Perguntas Frequentes

P: O que é a FBHA?

A FBHA — Firefighter Behavioral Health Alliance é uma organização americana sem fins lucrativos fundada em 2010-2011 por Jeff Dill, capitão aposentado do Palatine Rural Fire Protection District (Illinois) com mestrado em Aconselhamento (Counseling). A organização tem duas frentes principais: a manutenção do principal banco de dados validado de mortes por suicídio entre bombeiros, socorristas e operadores de despacho dos Estados Unidos, e a condução de oficinas internacionais de prevenção (Keeping T.A.B.S.) voltadas a corporações de bombeiros, serviços de socorro pré-hospitalar e centros de despacho.

P: O que tem no banco de dados da FBHA?

Mortes por suicídio entre bombeiros, socorristas e operadores de despacho dos Estados Unidos, com complementos pontuais do Canadá e de outros países. O banco é alimentado por reporte voluntário e confidencial — qualquer pessoa pode submeter uma morte para análise — com sistema de validação posterior conduzido pela equipe da FBHA antes da inclusão. O banco não publica nomes; mantém confidencialidade rigorosa, preservando memória das famílias. Os números agregados publicados pela FBHA são, hoje, a melhor estimativa pública disponível da dimensão do problema nos EUA — 2.142 mortes validadas no período 1880-2024, sendo 366 desses casos de bombeiros aposentados.

P: É verdade que mais bombeiros morrem por suicídio do que em serviço nos EUA?

Sim, segundo os dados publicados pela FBHA e corroborados por documentos técnicos independentes (notadamente o Ruderman White Paper sobre saúde mental e suicídio de agentes de emergência). Em 2024, a FBHA reportou 112 mortes por suicídio validadas (94 bombeiros + 18 socorristas e operadores de despacho; aproximadamente 20% aposentados). A própria organização estima que o número real seja cerca de 40% maior — subnotificação ainda significativa, sugerindo cerca de 150+ mortes por suicídio em um ano. Para efeito de comparação, o número médio anual de mortes em serviço nos Estados Unidos no quinquênio 2014-2018 foi de cerca de 65, e em 2019 foram 48. Esta comparação vale para o universo americano; o Brasil não dispõe de dado nacional validado equivalente — lacuna que é um dos pontos críticos da agenda brasileira de saúde mental do bombeiro.

P: O que é o workshop Keeping T.A.B.S.?

É a frente de capacitação presencial da FBHA. Keeping T.A.B.S. é uma série de workshops oferecidos a departamentos de bombeiros, serviços de EMS, centros de despacho e organizações correlatas, voltados à conscientização sobre saúde comportamental, prevenção, intervenção e estratégias pós-crise. A formação cobre identificação precoce de sofrimento, escuta, encaminhamento, manejo institucional pós-evento e prevenção em nível de departamento. A FBHA oferece os workshops nos Estados Unidos e em outros países.

P: O que é a distinção PTSD versus Lesão Moral que a FBHA enfatiza?

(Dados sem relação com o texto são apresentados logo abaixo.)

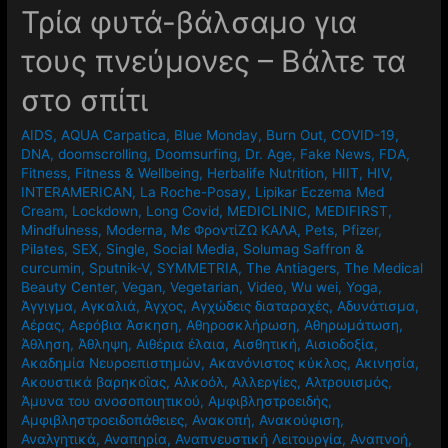
Τρία φυτά-βάλσαμο για
τους πνεύμονες – Βάλτε τα
στο σπίτι
AIDS
,
AQUA Carpatica
,
Blue Monday
,
Burn Out
,
COVID-19
,
DNA
,
doomscrolling
,
Doomsurfing
,
Dr. Age
,
Fake News
,
FDA
,
Fitness
,
Fitness & Wellbeing
,
Herbalife Nutrition
,
HIIT
,
HIV
,
INTERAMERICAN
,
La Roche-Posay
,
Lipikar Eczema Med
Cream
,
Lockdown
,
Long Covid
,
MEDICLINIC
,
MEDIFIRST
,
Mindfulness
,
Moderna
,
Mε ΦροντίΖΩ ΚΑΛΑ
,
Pets
,
Pfizer
,
Pilates
,
SEX
,
Single
,
Social Media
,
Solumag Saffron &
curcumin
,
Sputnik-V
,
SYMMETRIA
,
The Antiagers
,
The Medical
Beauty Center
,
Vegan
,
Vegetarian
,
Video
,
Wu wei
,
Yoga
,
Άγγιγμα
,
Αγκαλιά
,
Άγχος
,
Αγχώδεις διαταραχές
,
Αδυνάτισμα
,
Αέρας
,
Αερόβια Άσκηση
,
Αθηροσκλήρωση
,
Αθηρωμάτωση
,
Άθληση
,
Άθληψη
,
Αιθέρια έλαια
,
Αισθητική
,
Αισιοδοξία
,
Ακαδημία Νευροεπιστημών
,
Ακανόνιστος κύκλος
,
Ακινησία
,
Ακουστικά βαρηκοΐας
,
Αλκοόλ
,
Αλλεργίες
,
Αλτρουισμός
,
Άμυνα του ανοσοποιητικού
,
Αμφιβληστροειδής
,
Αμφιβληστροειδοπάθειες
,
Ανακοπή
,
Ανακούφιση
,
Αναλγητικά
,
Αναπηρία
,
Αναπνευστική Λειτουργία
,
Αναπνοή
,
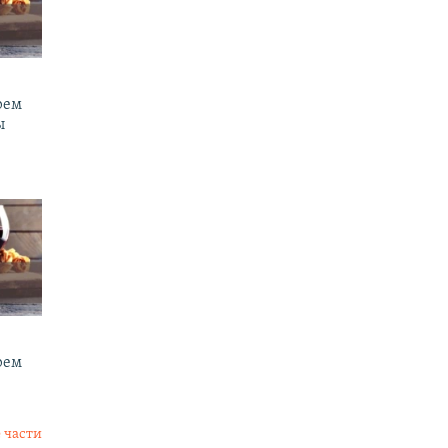
рем
ы
рем
 части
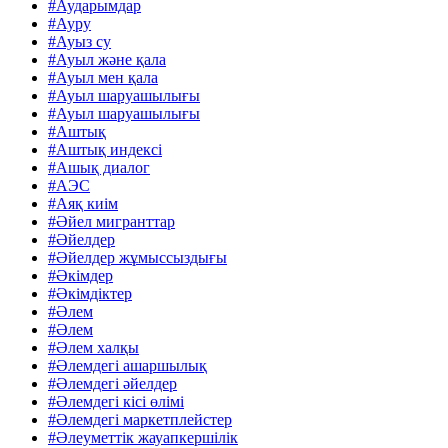
#Аударымдар
#Ауру
#Ауыз су
#Ауыл және қала
#Ауыл мен қала
#Ауыл шаруашылығы
#Ауыл шаруашылығы
#Аштық
#Аштық индексі
#Ашық диалог
#АЭС
#Аяқ киім
#Әйел мигранттар
#Әйелдер
#Әйелдер жұмыссыздығы
#Әкімдер
#Әкімдіктер
#Әлем
#Әлем
#Әлем халқы
#Әлемдегі ашаршылық
#Әлемдегі әйелдер
#Әлемдегі кісі өлімі
#Әлемдегі маркетплейстер
#Әлеуметтік жауапкершілік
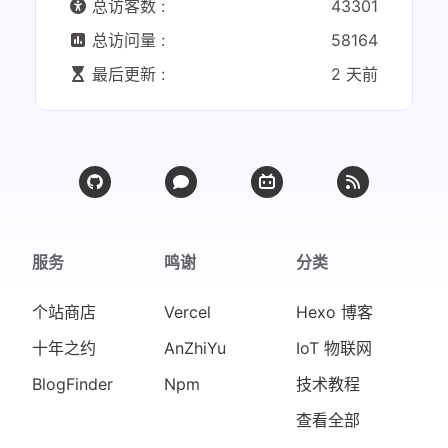
总访客数 :
43301
总访问量 :
58164
最后更新 :
2 天前
服务
鸣谢
分类
个站商店
Vercel
Hexo 博客
十年之约
AnZhiYu
IoT 物联网
BlogFinder
Npm
技术教程
查看全部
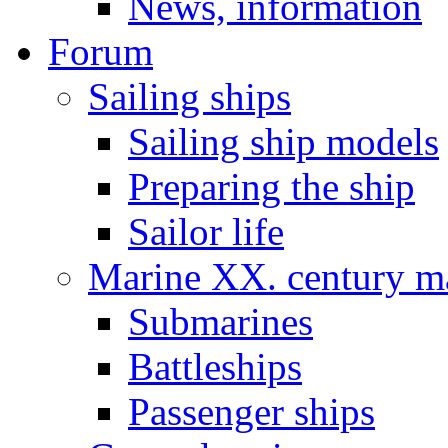
News, information
Forum
Sailing ships
Sailing ship models
Preparing the ship
Sailor life
Marine XX. century ma
Submarines
Battleships
Passenger ships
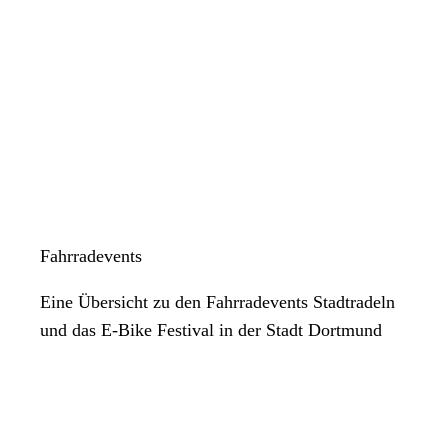
Fahrradevents
Eine Übersicht zu den Fahrradevents Stadtradeln
und das E-Bike Festival in der Stadt Dortmund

É uma diferenciação clínica importante para o público dos agentes de emergência. PTSD (Transtorno de Estresse Pós-Traumático, do inglês Post-Traumatic Stress Disorder) descreve uma resposta psicofisiológica a evento traumático específico — pesadelos, recordações invasivas (flashbacks), hipervigilância, evitação. Lesão Moral (Moral Injury) descreve dano à integridade ética e ao sistema de valores do profissional — surge quando o bombeiro participa de, testemunha ou falha em prevenir um evento que viola seus próprios valores morais (não conseguir resgatar uma criança, ter que decidir prioridades em triagem de massa, perder colega por erro de comando). Os dois quadros podem coexistir, mas exigem abordagens terapêuticas distintas e geralmente não são bem tratados pelo mesmo protocolo. A FBHA mantém documento técnico específico sobre essa distinção, hoje referência ampla no campo.

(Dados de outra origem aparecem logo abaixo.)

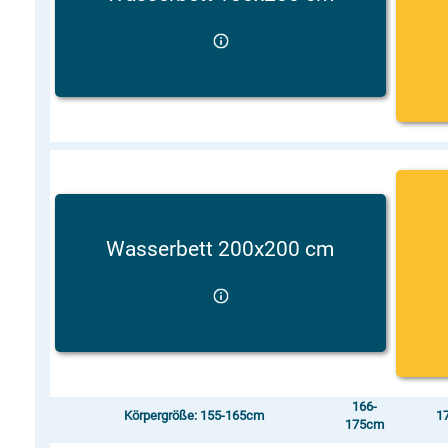
Wasserbett 200x200 cm
166-
Körpergröße: 155-165cm
1
175cm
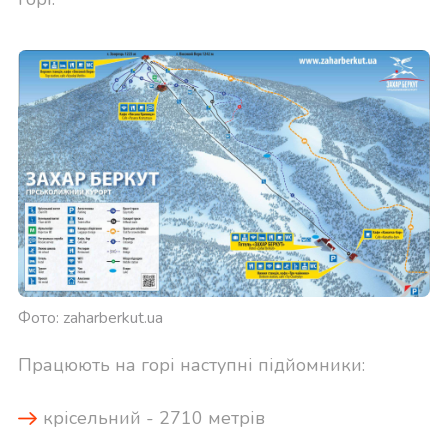
Фото: zaharberkut.ua
Працюють на горі наступні підйомники:
крісельний - 2710 метрів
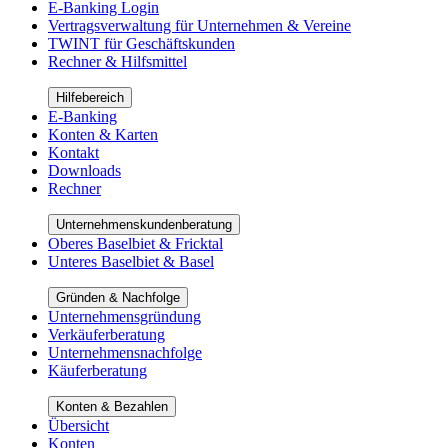
E-Banking Login
Vertragsverwaltung für Unternehmen & Vereine
TWINT für Geschäftskunden
Rechner & Hilfsmittel
Hilfebereich
E-Banking
Konten & Karten
Kontakt
Downloads
Rechner
Unternehmenskundenberatung
Oberes Baselbiet & Fricktal
Unteres Baselbiet & Basel
Gründen & Nachfolge
Unternehmensgründung
Verkäuferberatung
Unternehmensnachfolge
Käuferberatung
Konten & Bezahlen
Übersicht
Konten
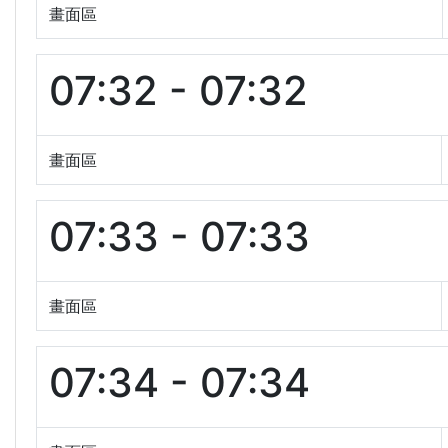
畫面區
07:32 - 07:32
畫面區
07:33 - 07:33
畫面區
07:34 - 07:34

P: Para o bombeiro brasileiro — onde buscar ajuda?

Esta entrada é referência técnica e institucional, não canal de emergência. Para bombeiro brasileiro em sofrimento mental, os canais são: CVV — Centro de Valorização da Vida, linha 188 (24h, gratuita, confidencial, anônima) ou chat em cvv.org.br; canais internos da Seção de Saúde do CBM estadual (variam por unidade); SUS via CAPS (Centros de Atenção Psicossocial) e Atenção Primária. Buscar ajuda é sinal de força, não de fraqueza — postura central da própria FBHA e do trabalho de Jeff Dill ao longo de mais de uma década no tema.